PO: Right again, Grasshopper! We all have a right to make decisions about how hard we will work, what kind of work we will do, what wages we will work for, what products we will buy and how much we are willing to pay for them. That’s part of being free. We are all inherently free, as the Declaration of Independence says, to pursue happiness. But we do not have a “right” to happiness – only to the pursuit thereof.
KC: But, Master Po, we do have a right to things like Social Security, to Medicare and Medicaid, and so on. Is it not so?
PO: Ah, Grasshopper, you have hit upon one of the many subtle shades of meaning of the word “right.” These things you mention, they are not “natural rights” but rather legal entitlements. At one point in our history, was it not legal for people to own slaves?

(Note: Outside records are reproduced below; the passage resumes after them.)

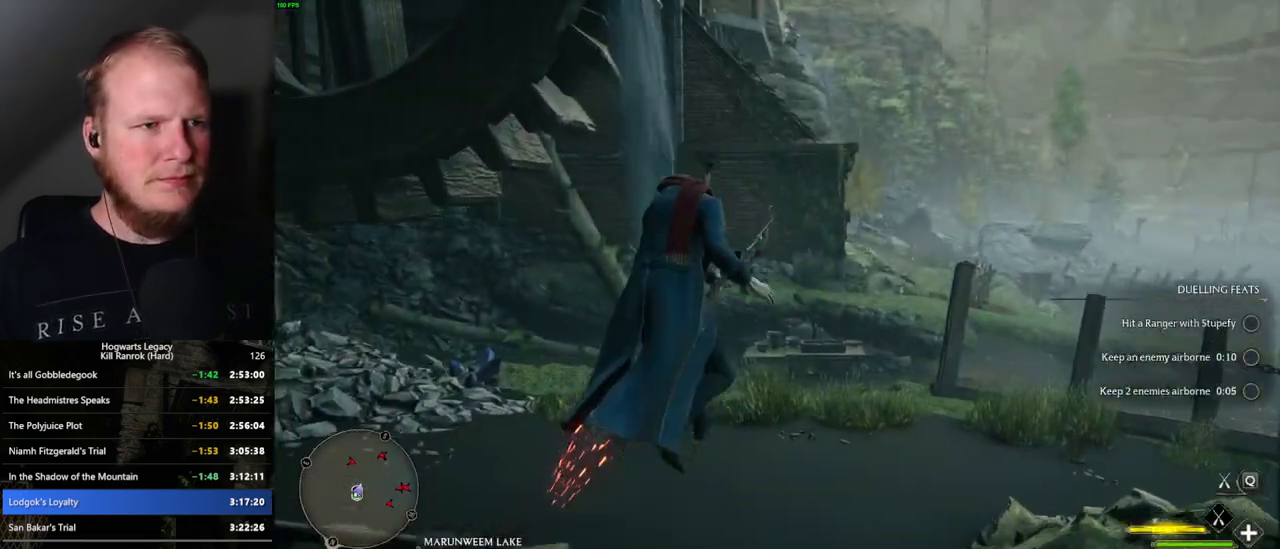
{"keys": ["space", "w"], "mouse": ["left"], "events": [[300, "space", "up"], [500, "space", "down"]]}
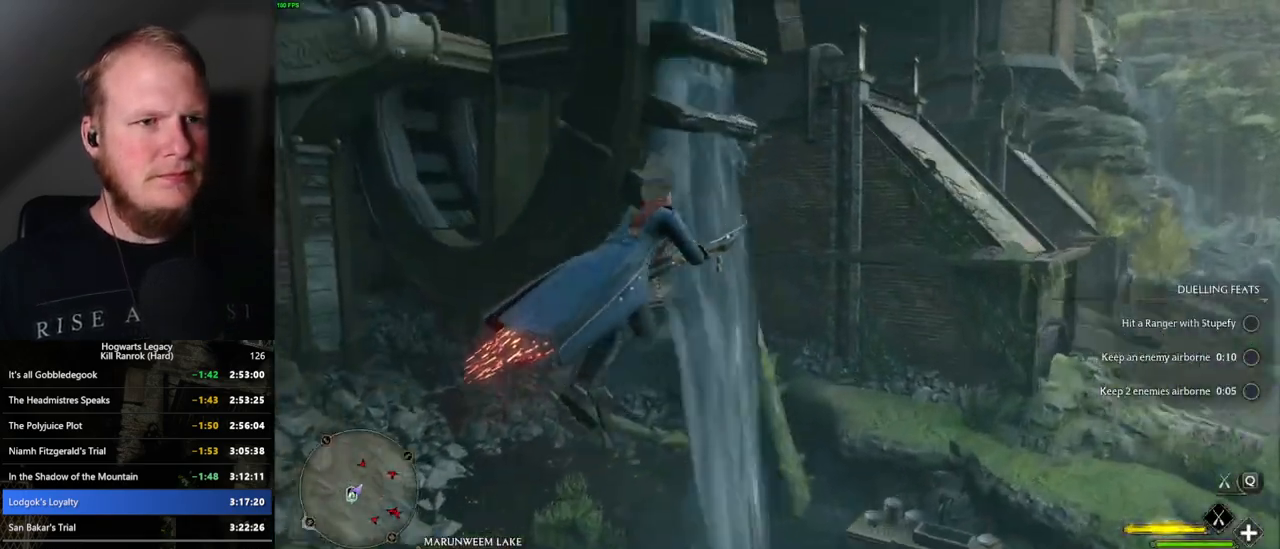
{"keys": ["w"], "mouse": ["left"], "events": [[84, "space", "up"]]}
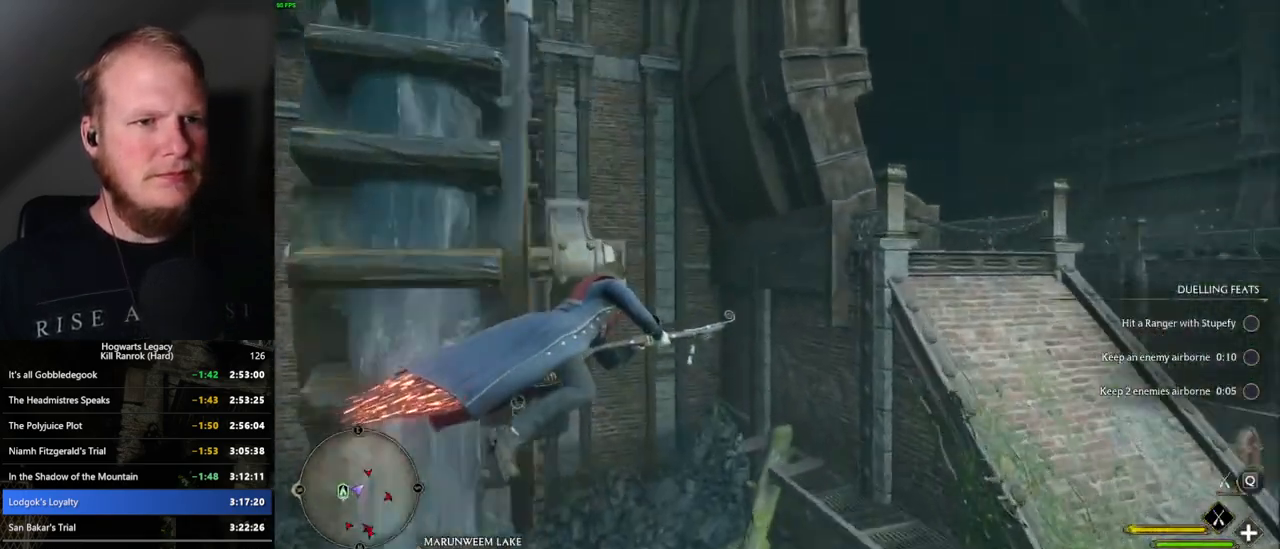
{"keys": ["w"], "mouse": ["left"], "events": []}
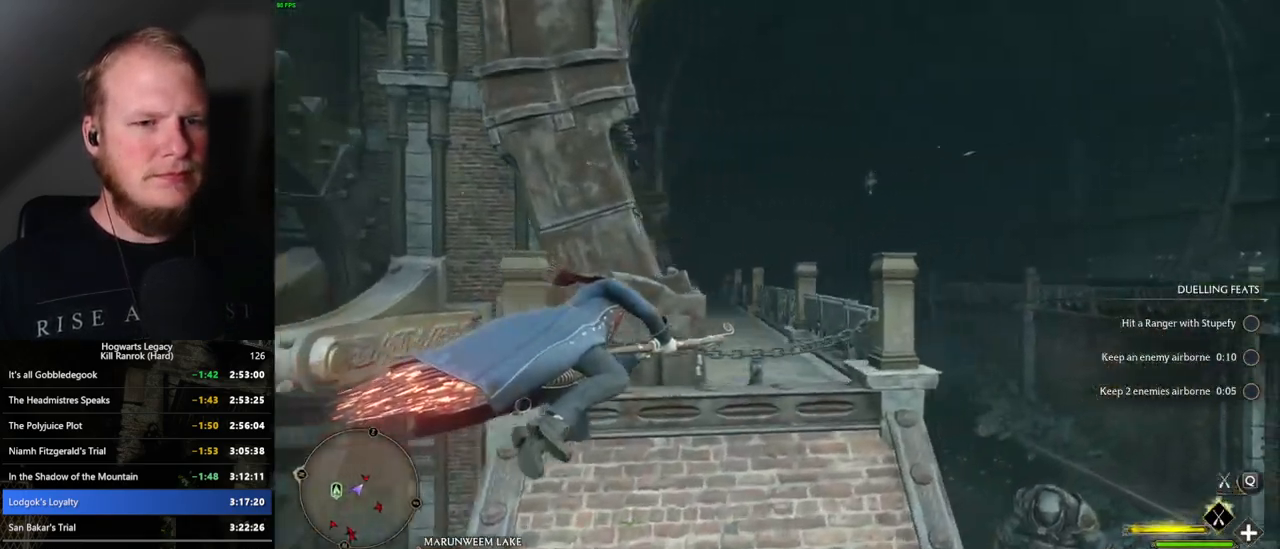
{"keys": ["w"], "mouse": ["left"], "events": [[317, "a", "down"], [400, "a", "up"]]}
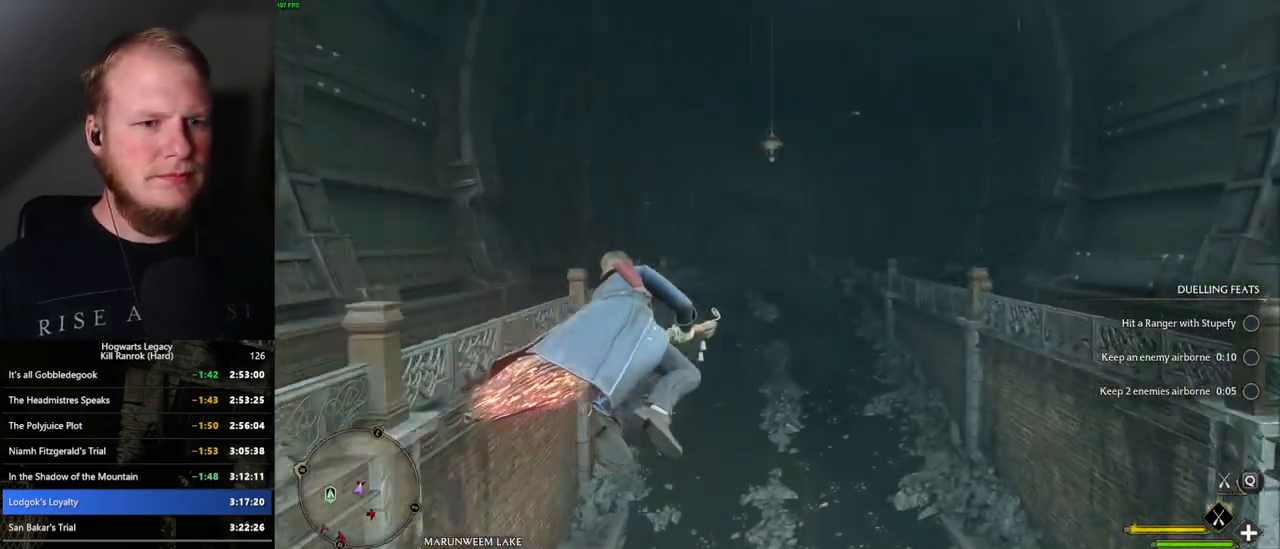
{"keys": ["w"], "mouse": ["left"], "events": [[217, "space", "down"], [350, "space", "up"]]}
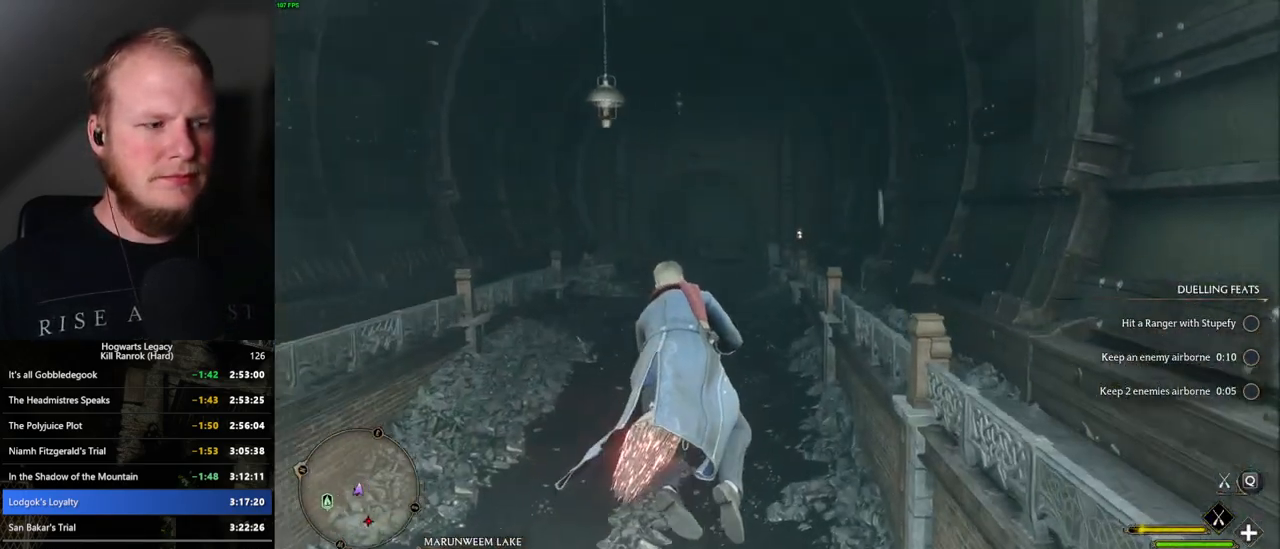
{"keys": ["w"], "mouse": ["left"], "events": []}
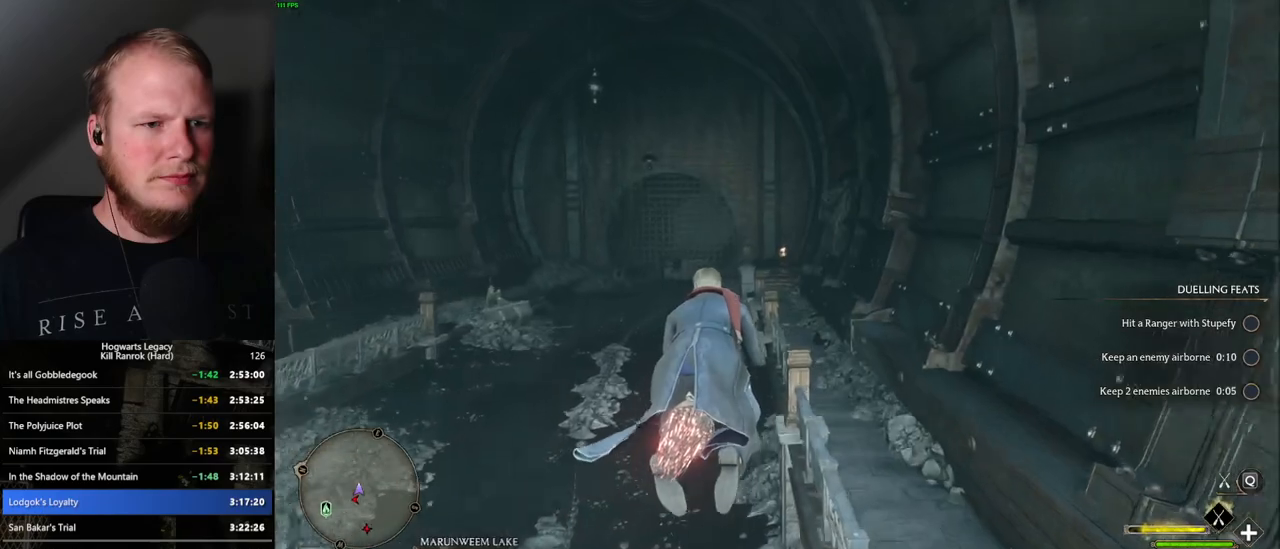
{"keys": ["w"], "mouse": ["left"], "events": []}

KC: Yes, Master Po, it was legal.
PO: Then it was ‘right’, was it not?
KC: Ah, I see – you are playing with the many senses of the word now. This word “right” has many connotations that can mislead the uncritical thinker.
PO: [Chuckling quietly] Yes, yes. Calling something a “right” does not make it “right.” There are many conventions and agreements and compromises we accept in social life.
KC: I see. They involve trading some measure of one’s own freedom for a perceived advantage. And sometimes, as in the case of taxes for roads and schools, they may have only a very indirect benefit – or none at all – to at least some portion of those being taxed.
PO: It is so, is it not?
KC: But what then of health care? Should we not just declare health care to be a legal right of all our citizens?
PO: And what of the cost? Our health care costs are increasing every day, and limited only by the ability of people to pay for it. When we make it a “right” how will we pay for it? And how shall we ration it when the demand exceeds the supply? Will we have so-called “death panels” as some have said?
KC: But, but … but think of the children! And what about Elizabeth Warren and Bernie Sanders and Hillary –
At that point Master PO turned to Kwai Chang and bitch-slapped him once more into momentary unconsciousness, whereupon Master Po sat down next to the fallen lad and began to meditate. When the boy opened his eyes, Master Po smiled at him.
KC: Oh… uh…. Thanks, Master Po. I guess I needed that. Again.
PO: Don’t be stupid, young man. I don’t like hitting you, but sometimes you leave me no choice. Now, where were we?
KC: Uh… let’s talk about gun rights now, OK?
PO: Very well. Compose your thoughts for a few moments while we walk together.
And so they continued to walk in silence for a long time.